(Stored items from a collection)
--- START ---

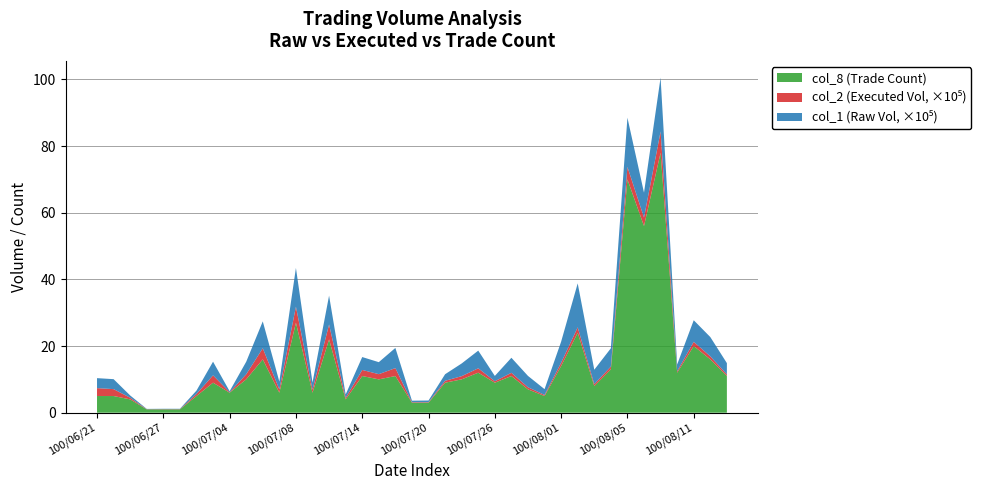

Reading left to right, what are all the values shown in this chart?

col_1: 100/06/21=299000	100/06/22=299000	100/06/23=68000	100/06/24=8000	100/06/27=10000	100/06/29=10000	100/06/30=100000	100/07/01=410000	100/07/04=30000	100/07/05=376000	100/07/06=806000	100/07/07=234000	100/07/08=1163000	100/07/11=211000	100/07/12=866000	100/07/13=100000	100/07/14=387000	100/07/15=360000	100/07/18=605000	100/07/19=45000	100/07/20=50000	100/07/21=197000	100/07/22=381000	100/07/25=530000	100/07/26=160000	100/07/27=451000	100/07/28=340000	100/07/29=174000	100/08/01=631000	100/08/02=1319000	100/08/03=433000	100/08/04=549000	100/08/05=1477000	100/08/08=747000	100/08/09=1615000	100/08/10=203000	100/08/11=648000	100/08/12=579000	100/08/15=339000
col_2: 100/06/21=237540	100/06/22=207160	100/06/23=49220	100/06/24=5760	100/06/27=7300	100/06/29=7100	100/06/30=62300	100/07/01=220680	100/07/04=14290	100/07/05=151880	100/07/06=334030	100/07/07=98150	100/07/08=480200	100/07/11=92950	100/07/12=445900	100/07/13=47100	100/07/14=182530	100/07/15=155920	100/07/18=238020	100/07/19=15350	100/07/20=15450	100/07/21=56890	100/07/22=96020	100/07/25=132120	100/07/26=43170	100/07/27=96890	100/07/28=63520	100/07/29=32170	100/08/01=99900	100/08/02=161050	100/08/03=56840	100/08/04=83100	100/08/05=373900	100/08/08=255720	100/08/09=637510	100/08/10=42820	100/08/11=125950	100/08/12=90510	100/08/15=48540
col_8: 100/06/21=5	100/06/22=5	100/06/23=4	100/06/24=1	100/06/27=1	100/06/29=1	100/06/30=5	100/07/01=9	100/07/04=6	100/07/05=10	100/07/06=16	100/07/07=6	100/07/08=27	100/07/11=6	100/07/12=22	100/07/13=4	100/07/14=11	100/07/15=10	100/07/18=11	100/07/19=3	100/07/20=3	100/07/21=9	100/07/22=10	100/07/25=12	100/07/26=9	100/07/27=11	100/07/28=7	100/07/29=5	100/08/01=14	100/08/02=24	100/08/03=8	100/08/04=13	100/08/05=70	100/08/08=56	100/08/09=78	100/08/10=12	100/08/11=20	100/08/12=16	100/08/15=11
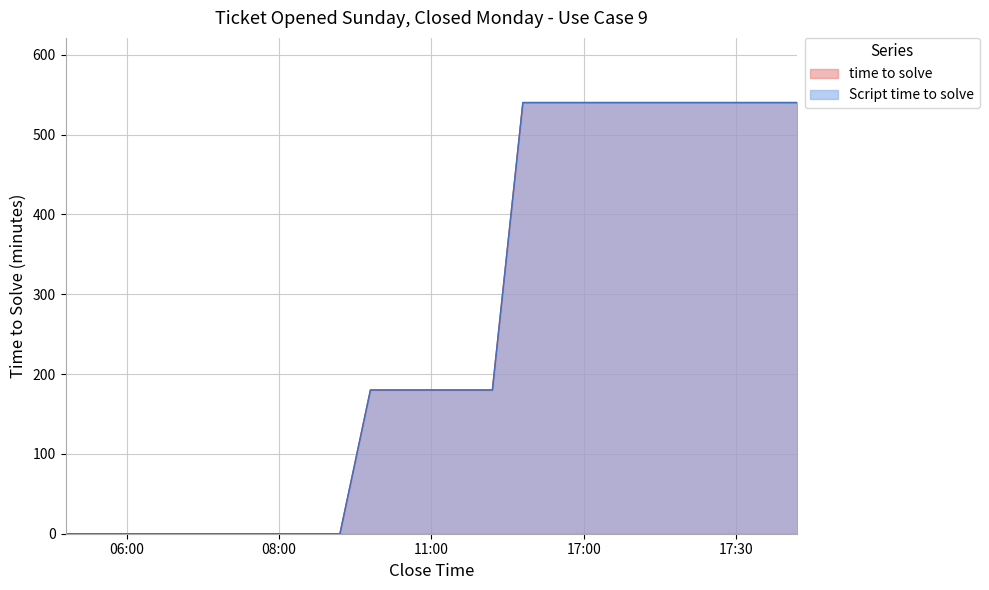

True or false: time to solve and Script time to solve intersect in this chart.

False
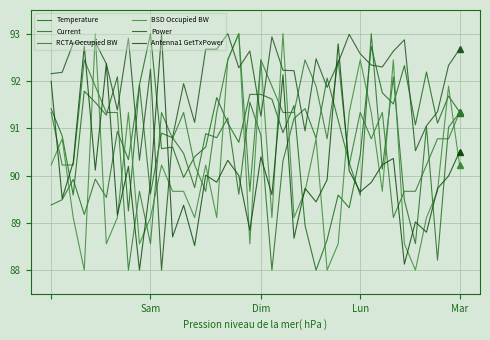

What is the maximum value shown in the chart?

93.0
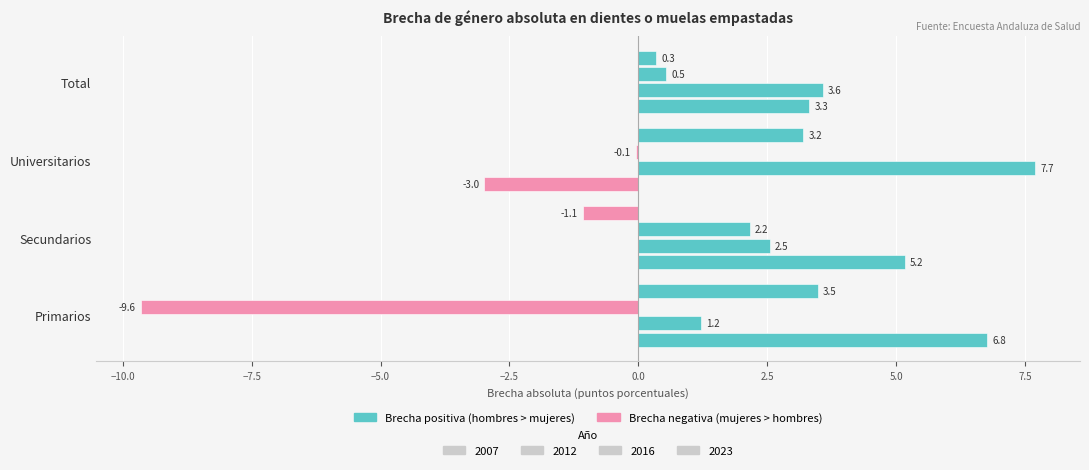

What is the label of the 4th bar from the left?

Total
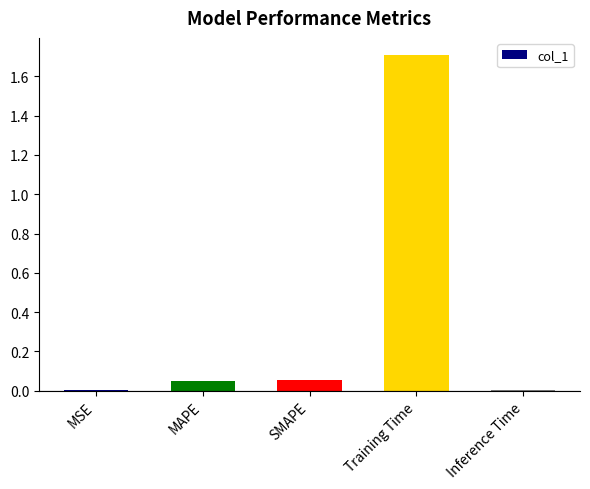

What is the change in value from SMAPE to Training Time?

+1.7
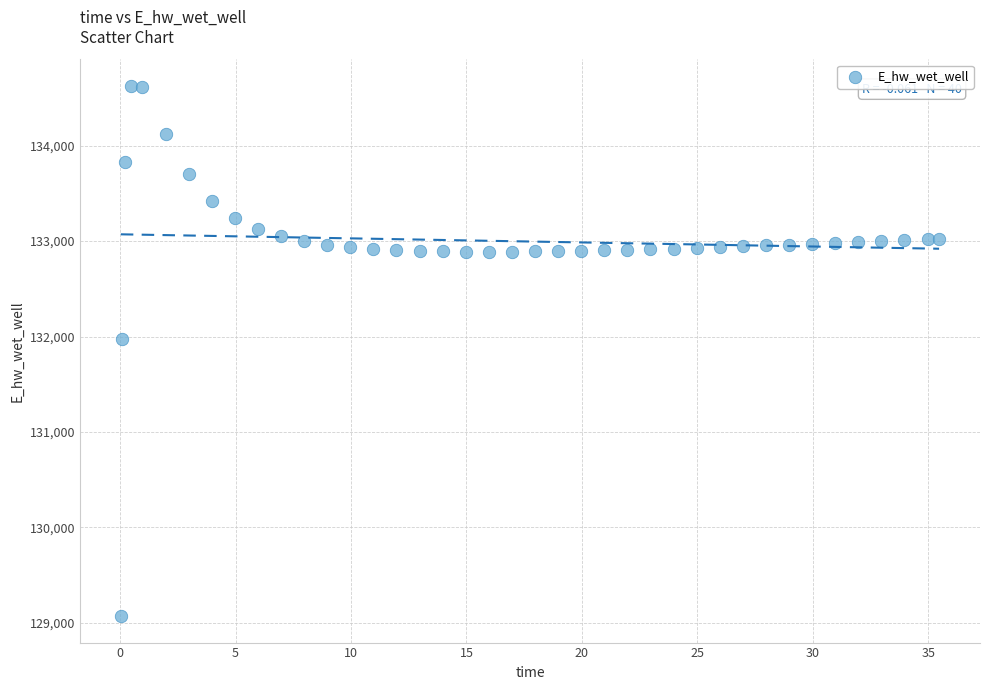

What Y value in the scatter plot is closest to 131849?

131970.0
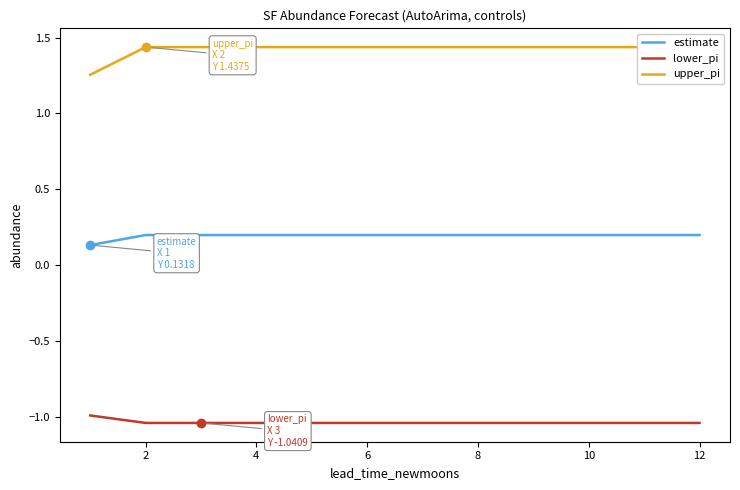

List the series in order of their peak value, highest first.

upper_pi, estimate, lower_pi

--- END ---

_Exercise instructions_.
Reproduce every item above word for word, omitting the pictures.

_Exercise solution_.
Reading left to right, what are all the values shown in this chart?

col_1: 100/06/21=299000	100/06/22=299000	100/06/23=68000	100/06/24=8000	100/06/27=10000	100/06/29=10000	100/06/30=100000	100/07/01=410000	100/07/04=30000	100/07/05=376000	100/07/06=806000	100/07/07=234000	100/07/08=1163000	100/07/11=211000	100/07/12=866000	100/07/13=100000	100/07/14=387000	100/07/15=360000	100/07/18=605000	100/07/19=45000	100/07/20=50000	100/07/21=197000	100/07/22=381000	100/07/25=530000	100/07/26=160000	100/07/27=451000	100/07/28=340000	100/07/29=174000	100/08/01=631000	100/08/02=1319000	100/08/03=433000	100/08/04=549000	100/08/05=1477000	100/08/08=747000	100/08/09=1615000	100/08/10=203000	100/08/11=648000	100/08/12=579000	100/08/15=339000
col_2: 100/06/21=237540	100/06/22=207160	100/06/23=49220	100/06/24=5760	100/06/27=7300	100/06/29=7100	100/06/30=62300	100/07/01=220680	100/07/04=14290	100/07/05=151880	100/07/06=334030	100/07/07=98150	100/07/08=480200	100/07/11=92950	100/07/12=445900	100/07/13=47100	100/07/14=182530	100/07/15=155920	100/07/18=238020	100/07/19=15350	100/07/20=15450	100/07/21=56890	100/07/22=96020	100/07/25=132120	100/07/26=43170	100/07/27=96890	100/07/28=63520	100/07/29=32170	100/08/01=99900	100/08/02=161050	100/08/03=56840	100/08/04=83100	100/08/05=373900	100/08/08=255720	100/08/09=637510	100/08/10=42820	100/08/11=125950	100/08/12=90510	100/08/15=48540
col_8: 100/06/21=5	100/06/22=5	100/06/23=4	100/06/24=1	100/06/27=1	100/06/29=1	100/06/30=5	100/07/01=9	100/07/04=6	100/07/05=10	100/07/06=16	100/07/07=6	100/07/08=27	100/07/11=6	100/07/12=22	100/07/13=4	100/07/14=11	100/07/15=10	100/07/18=11	100/07/19=3	100/07/20=3	100/07/21=9	100/07/22=10	100/07/25=12	100/07/26=9	100/07/27=11	100/07/28=7	100/07/29=5	100/08/01=14	100/08/02=24	100/08/03=8	100/08/04=13	100/08/05=70	100/08/08=56	100/08/09=78	100/08/10=12	100/08/11=20	100/08/12=16	100/08/15=11

True or false: time to solve and Script time to solve intersect in this chart.

False

What is the maximum value shown in the chart?

93.0

What is the label of the 4th bar from the left?

Total

What is the change in value from SMAPE to Training Time?

+1.7

What Y value in the scatter plot is closest to 131849?

131970.0

List the series in order of their peak value, highest first.

upper_pi, estimate, lower_pi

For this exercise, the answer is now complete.